… 10 and have put on the new self who is being renewed to a true knowledge according to the image of the One who created him— 11 a renewal in which there is no distinction between Greek and Jew, circumcised and uncircumcised, barbarian, Scythian, slave and freeman, but Christ is all, and in all. 12 So, as those who have been chosen of God, holy and beloved, put on …
The new self is what Christians have “put on,” like a set of new clothes. The purveyors of false teaching at Colossae probably taught that Paul’s teachings about Christ, though once new, were now getting old, and therefore needed to be renewed with their new, mysterious (pre-Gnostic) teachings. But, the truth doesn’t change. Christ is enough. And our “new self” in Christ is not static, but dynamic, being constantly renewed like a continuous upgrading, to being more and more like Christ. The more we know of Christ, the more we become like Him. Exposure leads to evolution into God-image likeness.

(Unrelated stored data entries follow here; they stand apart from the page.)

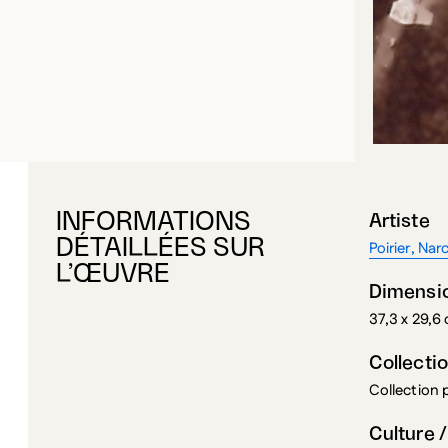
INFORMATIONS
Artiste
DÉTAILLÉES SUR
Poirier, Nar
L’ŒUVRE
Dimensi
37,3 x 29,6
Collecti
Collection
Culture /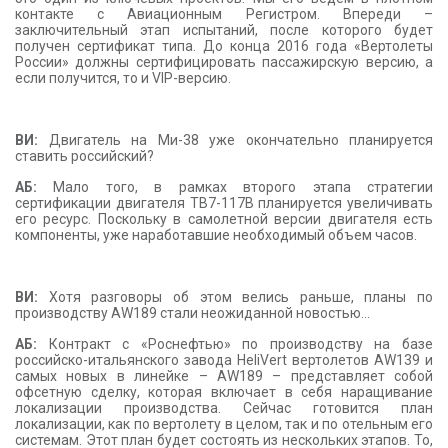
контакте с Авиационным Регистром. Впереди –
заключительный этап испытаний, после которого будет
получен сертификат типа. До конца 2016 года «Вертолеты
России» должны сертифицировать пассажирскую версию, а
если получится, то и
VIP
-версию.
ВИ:
Двигатель на Ми-38 уже окончательно планируется
ставить российский?
АБ:
Мало того, в рамках второго этапа стратегии
сертификации двигателя ТВ7-117В планируется увеличивать
его ресурс. Поскольку в самолетной версии двигателя есть
компоненты, уже наработавшие необходимый объем часов.
ВИ:
Хотя разговоры об этом велись раньше, планы по
производству
AW
189 стали неожиданной новостью…
АБ:
Контракт с «Роснефтью» по производству на базе
российско-итальянского завода
HeliVert
вертолетов
AW
139 и
самых новых в линейке –
AW
189 – представляет собой
офсетную сделку, которая включает в себя наращивание
локализации производства. Сейчас готовится план
локализации, как по вертолету в целом, так и по отельным его
системам. Этот план будет состоять из нескольких этапов. То,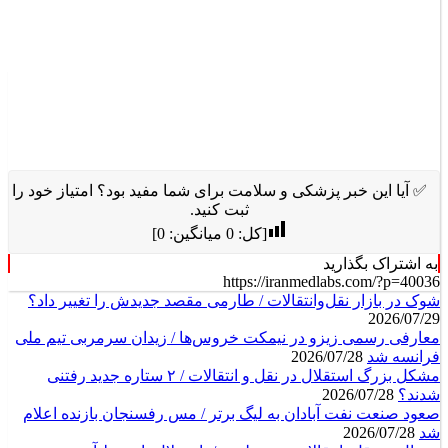
✅ آیا این خبر پزشکی و سلامت برای شما مفید بود؟ امتیاز خود را
ثبت کنید.
[کل:
0
میانگین:
0
]
به اشتراک بگذارید
https://iranmedlabs.com/?p=40036
شوک در بازار نقل‌وانتقالات / طارمی مقصد جدیدش را تغییر داد؟
2026/07/29
معارفی رسمی زیزو در نیمکت خروس‌ها / زیدان سرمربی تیم ملی
فرانسه شد
2026/07/28
مشکل بزرگ استقلال در نقل و انتقالات / ۲ ستاره جدید رفتنی
شدند؟
2026/07/28
صعود صنعت نفت آبادان به لیگ برتر / مس رفسنجان بازنده اعلام
شد
2026/07/28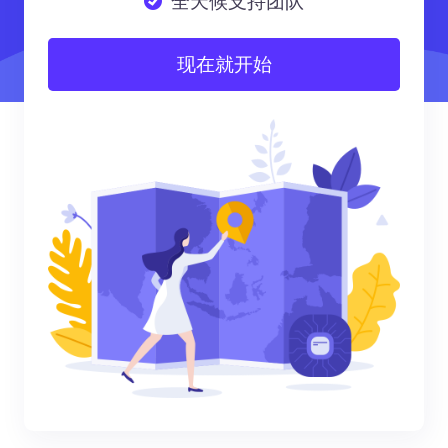
全天候支持团队
现在就开始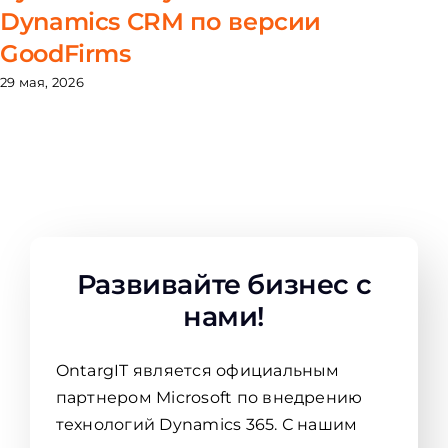
Dynamics CRM по версии
GoodFirms
29 мая, 2026
Развивайте бизнес с
нами!
OntargIT является официальным
партнером Microsoft по внедрению
технологий Dynamics 365. С нашим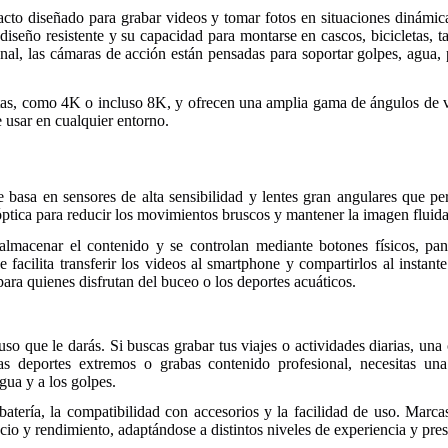
to diseñado para grabar videos y tomar fotos en situaciones dinámica
u diseño resistente y su capacidad para montarse en cascos, bicicletas, 
al, las cámaras de acción están pensadas para soportar golpes, agua, p
tas, como 4K o incluso 8K, y ofrecen una amplia gama de ángulos de vi
e usar en cualquier entorno.
basa en sensores de alta sensibilidad y lentes gran angulares que pe
óptica para reducir los movimientos bruscos y mantener la imagen fluid
almacenar el contenido y se controlan mediante botones físicos, pant
e facilita transferir los videos al smartphone y compartirlos al insta
para quienes disfrutan del buceo o los deportes acuáticos.
?
uso que le darás. Si buscas grabar tus viajes o actividades diarias, u
ticas deportes extremos o grabas contenido profesional, necesitas 
gua y a los golpes.
batería, la compatibilidad con accesorios y la facilidad de uso. Mar
io y rendimiento, adaptándose a distintos niveles de experiencia y pre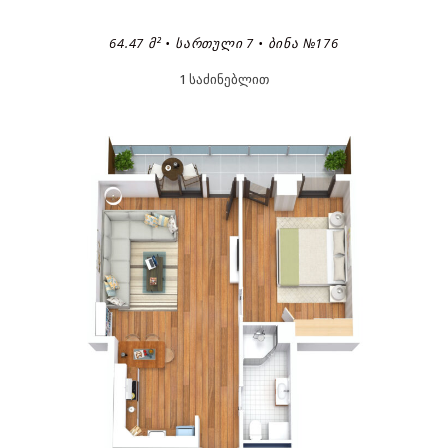
64.47 Მ² • ᲡᲐᲠᲗᲣᲚᲘ 7 • ᲑᲘᲜᲐ №176
1 საძინებლით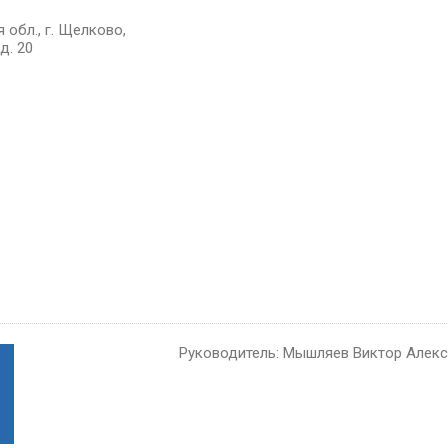
 обл., г. Щелково,
д. 20
Руководитель: Мышляев Виктор Алек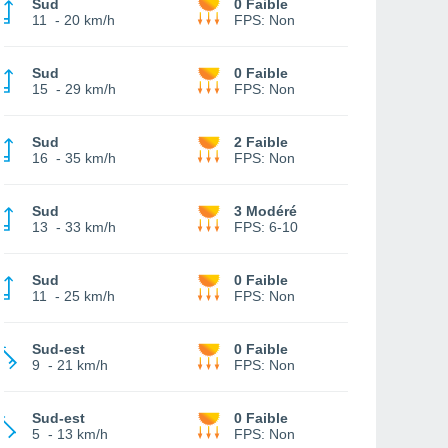
Sud
0 Faible
11
-
20 km/h
FPS:
Non
Sud
0 Faible
15
-
29 km/h
FPS:
Non
Sud
2 Faible
16
-
35 km/h
FPS:
Non
Sud
3 Modéré
13
-
33 km/h
FPS:
6-10
Sud
0 Faible
11
-
25 km/h
FPS:
Non
Sud-est
0 Faible
9
-
21 km/h
FPS:
Non
Sud-est
0 Faible
5
-
13 km/h
FPS:
Non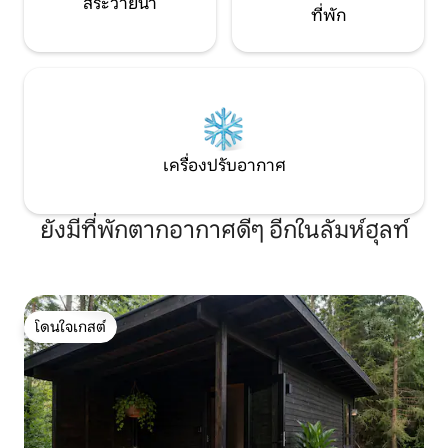
สระว่ายน้ำ
ที่พัก
เครื่องปรับอากาศ
ยังมีที่พักตากอากาศดีๆ อีกในลัมห์ฮุลท์
โดนใจเกสต์
โดนใจเกสต์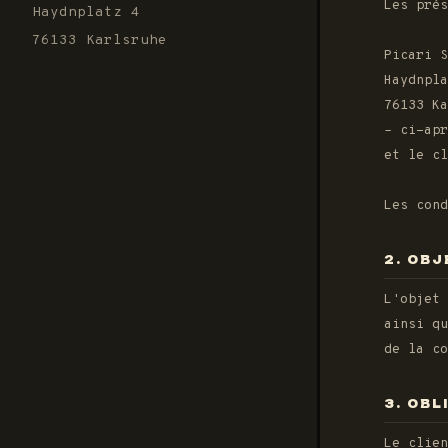
Les prés
Haydnplatz 4
76133 Karlsruhe
Picari S
Haydnpla
76133 Ka
– ci-apr
et le cl
Les con
2. OB
L'objet
ainsi qu
de la co
3. OBL
Le clien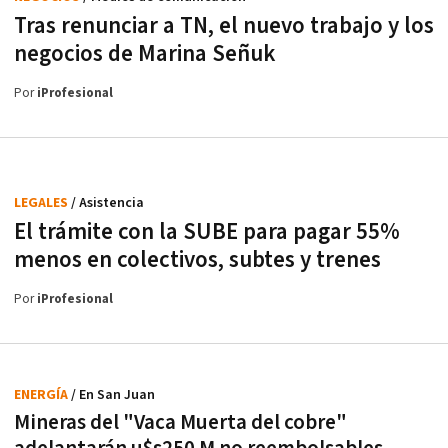
Tras renunciar a TN, el nuevo trabajo y los
negocios de Marina Señuk
Por
iProfesional
LEGALES
/ Asistencia
El trámite con la SUBE para pagar 55%
menos en colectivos, subtes y trenes
Por
iProfesional
ENERGÍA
/ En San Juan
Mineras del "Vaca Muerta del cobre"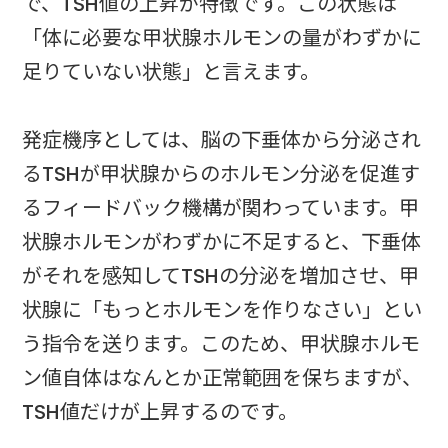
で、TSH値の上昇が特徴です。この状態は
「体に必要な甲状腺ホルモンの量がわずかに
足りていない状態」と言えます。
発症機序としては、脳の下垂体から分泌され
るTSHが甲状腺からのホルモン分泌を促進す
るフィードバック機構が関わっています。甲
状腺ホルモンがわずかに不足すると、下垂体
がそれを感知してTSHの分泌を増加させ、甲
状腺に「もっとホルモンを作りなさい」とい
う指令を送ります。このため、甲状腺ホルモ
ン値自体はなんとか正常範囲を保ちますが、
TSH値だけが上昇するのです。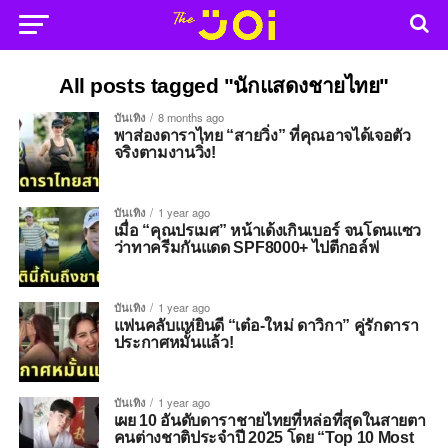
All posts tagged "นักแสดงชายไทย"
บันเทิง
8 months ago
พาส่องดาราไทย “สายวิ่ง” ที่คุณอาจได้เจอตัว
จริงตามงานวิ่ง!
บันเทิง
1 year ago
เมื่อ “คุณปรเมศ” หน้าเด้งเกินเบอร์ จนโดนแซว
ว่าทาครีมกันแดด SPF8000+ ไปตีกอล์ฟ
บันเทิง
1 year ago
แฟนคลับแห่ยินดี “เต๋อ-ใหม่ ดาวิกา” คู่รักดารา
ประกาศหมั้นแล้ว!
บันเทิง
1 year ago
เผย 10 อันดับดาราชายไทยที่หล่อที่สุดในสายตา
คนต่างชาติประจำปี 2025 โดย “Top 10 Most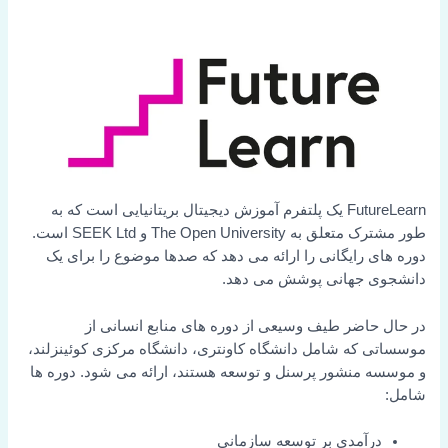
FutureLearn یک پلتفرم آموزش دیجیتال بریتانیایی است که به
طور مشترک متعلق به The Open University و SEEK Ltd است.
دوره های رایگانی را ارائه می دهد که صدها موضوع را برای یک
دانشجوی جهانی پوشش می دهد.
در حال حاضر طیف وسیعی از دوره های منابع انسانی از
موسساتی که شامل دانشگاه کاونتری، دانشگاه مرکزی کوئینزلند،
و موسسه منشور پرسنل و توسعه هستند، ارائه می شود. دوره ها
شامل:
درآمدی بر توسعه سازمانی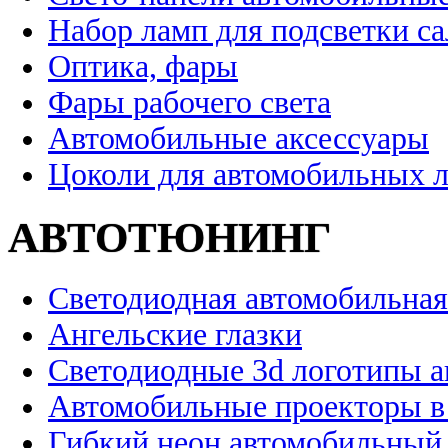
Набор ламп для подсветки с
Оптика, фары
Фары рабочего света
Автомобильные аксессуары
Цоколи для автомобильных 
АВТОТЮНИНГ
Светодиодная автомобильная
Ангельские глазки
Светодиодные 3d логотипы 
Автомобильные проекторы в
Гибкий неон автомобильный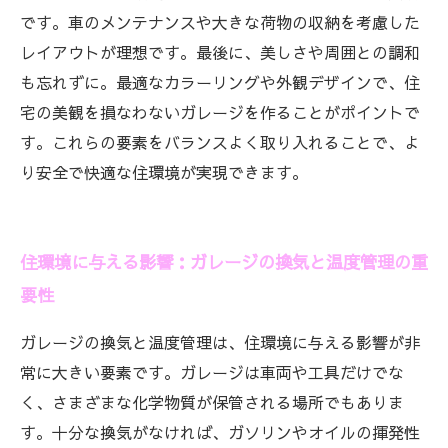
です。車のメンテナンスや大きな荷物の収納を考慮した
レイアウトが理想です。最後に、美しさや周囲との調和
も忘れずに。最適なカラーリングや外観デザインで、住
宅の美観を損なわないガレージを作ることがポイントで
す。これらの要素をバランスよく取り入れることで、よ
り安全で快適な住環境が実現できます。
住環境に与える影響：ガレージの換気と温度管理の重
要性
ガレージの換気と温度管理は、住環境に与える影響が非
常に大きい要素です。ガレージは車両や工具だけでな
く、さまざまな化学物質が保管される場所でもありま
す。十分な換気がなければ、ガソリンやオイルの揮発性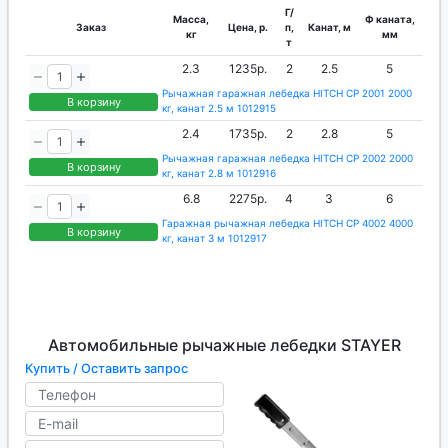
Г/
Масса,
Ф каната,
Заказ
Цена, р.
п,
Канат, м
кг
мм
т
2.3
1235р.
2
2.5
5
Рычажная гаражная лебедка HITCH CP 2001 2000
В корзину
кг, канат 2.5 м 1012915
2.4
1735р.
2
2.8
5
Рычажная гаражная лебедка HITCH CP 2002 2000
В корзину
кг, канат 2.8 м 1012916
6.8
2275р.
4
3
6
Гаражная рычажная лебедка HITCH CP 4002 4000
В корзину
кг, канат 3 м 1012917
Автомобильные рычажные лебедки STAYER
Купить / Оставить запрос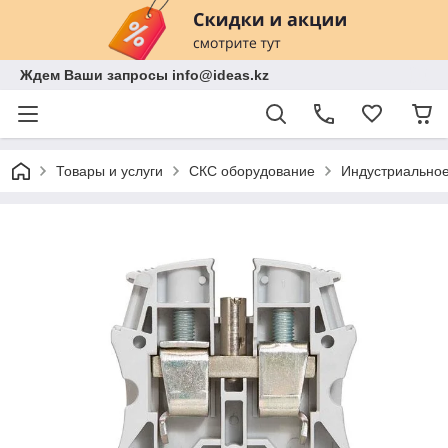
Ждем Ваши запросы info@ideas.kz
Товары и услуги
СКС оборудование
Индустриально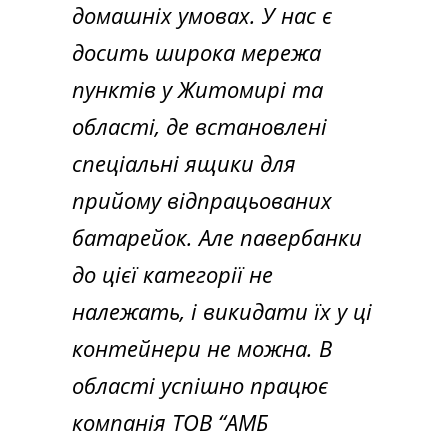
домашніх умовах. У нас є
досить широка мережа
пунктів у Житомирі та
області, де встановлені
спеціальні ящики для
прийому відпрацьованих
батарейок. Але павербанки
до цієї категорії не
належать, і викидати їх у ці
контейнери не можна. В
області успішно працює
компанія ТОВ “АМБ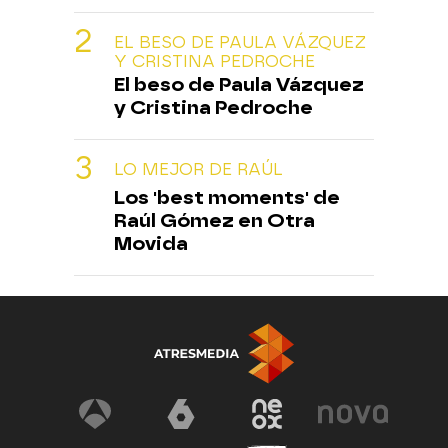
EL BESO DE PAULA VÁZQUEZ
Y CRISTINA PEDROCHE
El beso de Paula Vázquez
y Cristina Pedroche
LO MEJOR DE RAÚL
Los 'best moments' de
Raúl Gómez en Otra
Movida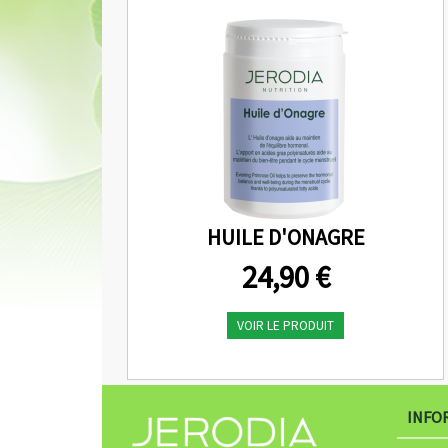
r
i
t
i
o
n
HUILE D'ONAGRE
24,90 €
VOIR LE PRODUIT
INFO
l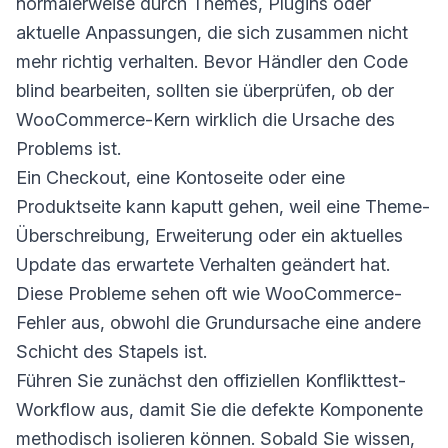
normalerweise durch Themes, Plugins oder
aktuelle Anpassungen, die sich zusammen nicht
mehr richtig verhalten. Bevor Händler den Code
blind bearbeiten, sollten sie überprüfen, ob der
WooCommerce-Kern wirklich die Ursache des
Problems ist.
Ein Checkout, eine Kontoseite oder eine
Produktseite kann kaputt gehen, weil eine Theme-
Überschreibung, Erweiterung oder ein aktuelles
Update das erwartete Verhalten geändert hat.
Diese Probleme sehen oft wie WooCommerce-
Fehler aus, obwohl die Grundursache eine andere
Schicht des Stapels ist.
Führen Sie zunächst den offiziellen Konflikttest-
Workflow aus, damit Sie die defekte Komponente
methodisch isolieren können. Sobald Sie wissen,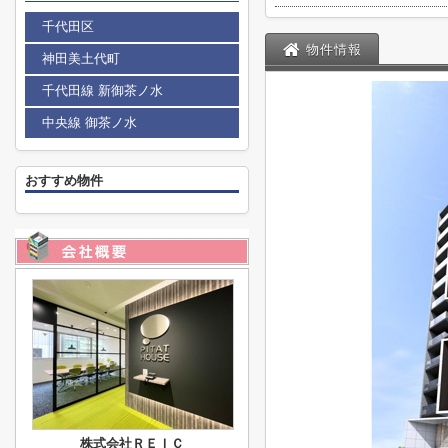
千代田区
物件情報
神田美土代町
千代田線 新御茶ノ水
中央線 御茶ノ水
おすすめ物件
株式会社ＲＥＩＣ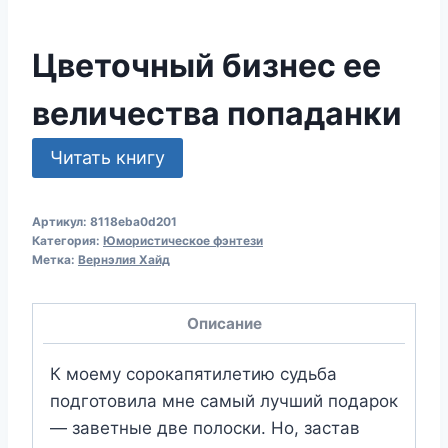
Цветочный бизнес ее
величества попаданки
Читать книгу
Артикул:
8118eba0d201
Категория:
Юмористическое фэнтези
Метка:
Вернэлия Хайд
Описание
К моему сорокапятилетию судьба
подготовила мне самый лучший подарок
— заветные две полоски. Но, застав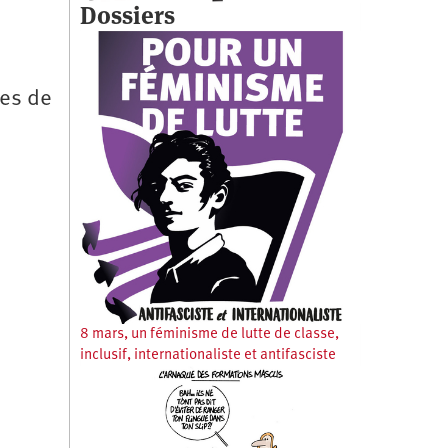
Dossiers
les de
8 mars, un féminisme de lutte de classe,
inclusif, internationaliste et antifasciste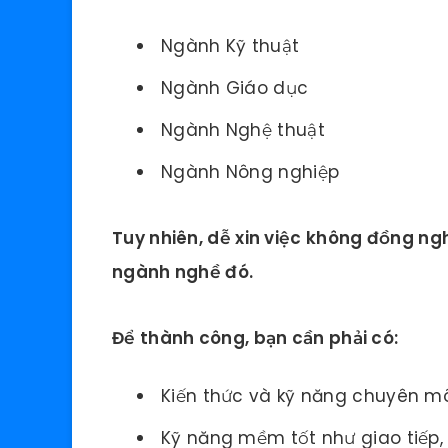
Ngành Kỹ thuật
Ngành Giáo dục
Ngành Nghệ thuật
Ngành Nông nghiệp
Tuy nhiên, dễ xin việc không đồng ng
ngành nghề đó.
Để thành công, bạn cần phải có:
Kiến thức và kỹ năng chuyên mô
Kỹ năng mềm tốt như giao tiếp, 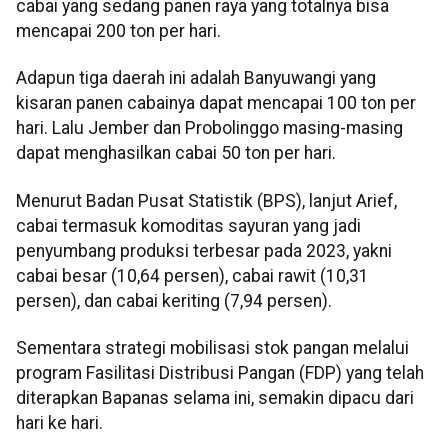
cabai yang sedang panen raya yang totalnya bisa
mencapai 200 ton per hari.
Adapun tiga daerah ini adalah Banyuwangi yang
kisaran panen cabainya dapat mencapai 100 ton per
hari. Lalu Jember dan Probolinggo masing-masing
dapat menghasilkan cabai 50 ton per hari.
Menurut Badan Pusat Statistik (BPS), lanjut Arief,
cabai termasuk komoditas sayuran yang jadi
penyumbang produksi terbesar pada 2023, yakni
cabai besar (10,64 persen), cabai rawit (10,31
persen), dan cabai keriting (7,94 persen).
Sementara strategi mobilisasi stok pangan melalui
program Fasilitasi Distribusi Pangan (FDP) yang telah
diterapkan Bapanas selama ini, semakin dipacu dari
hari ke hari.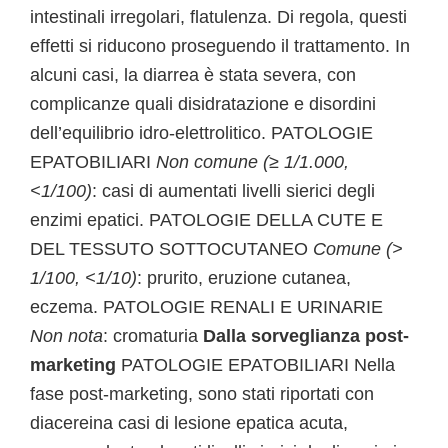
intestinali irregolari, flatulenza. Di regola, questi
effetti si riducono proseguendo il trattamento. In
alcuni casi, la diarrea è stata severa, con
complicanze quali disidratazione e disordini
dell’equilibrio idro-elettrolitico. PATOLOGIE
EPATOBILIARI
Non comune (≥ 1/1.000,
<1/100)
: casi di aumentati livelli sierici degli
enzimi epatici. PATOLOGIE DELLA CUTE E
DEL TESSUTO SOTTOCUTANEO
Comune (>
1/100, <1/10)
: prurito, eruzione cutanea,
eczema. PATOLOGIE RENALI E URINARIE
Non nota
: cromaturia
Dalla sorveglianza post-
marketing
PATOLOGIE EPATOBILIARI Nella
fase post-marketing, sono stati riportati con
diacereina casi di lesione epatica acuta,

Now this “renewal” is blind to human distinctions. Prejudice dissolves before God’s redemption; the world is no longer divided into Jew and non-Jew. The term Greek is virtually synonymous with Gentile in Paul’s writings, for the Jews were a minority in predominantly Greek culture, even during Roman political ascendency. Further distinctions of culture/political groupings mattered nothing to the spiritual renewal of believers. It does not matter to the spiritual point Paul is making, whether a person is a barbarian (uncultured and considered savages), Scythian (the worst of the barbarians), slaves or non-slaves. The deepest human distinctions are obliterated in Christ. It is not that Christians have come to recognize through human wisdom the uncivilizedness of such animosities based on social status. Rather the knowledge of Christ overwhelms and obliterates all such distinctions—like a high intensity floodlight extinguishes all shadows.
In God’s eyes there is no difference, but the new self in us is being renewed to increasing awareness and embracing of that truth. Christ is all and in all. Today, there is one church—there are not black Christians and white Christians, as though the defining attribute of a person is the color of his skin, and his beliefs are secondary. We are above all Christians—that is our central and most important identification. The point, then, is that Paul’s instructions are based on that new life. Our moral behaviors, therefore, are not conditioned by those surface differences, but by our new life as “those who have been chosen by God, who are holy and beloved” (vs. 12a).
Lord, thank You that grace extends to even me. Help me to extend that grace of acceptance to all other Christians regardless of their ethnicity or background.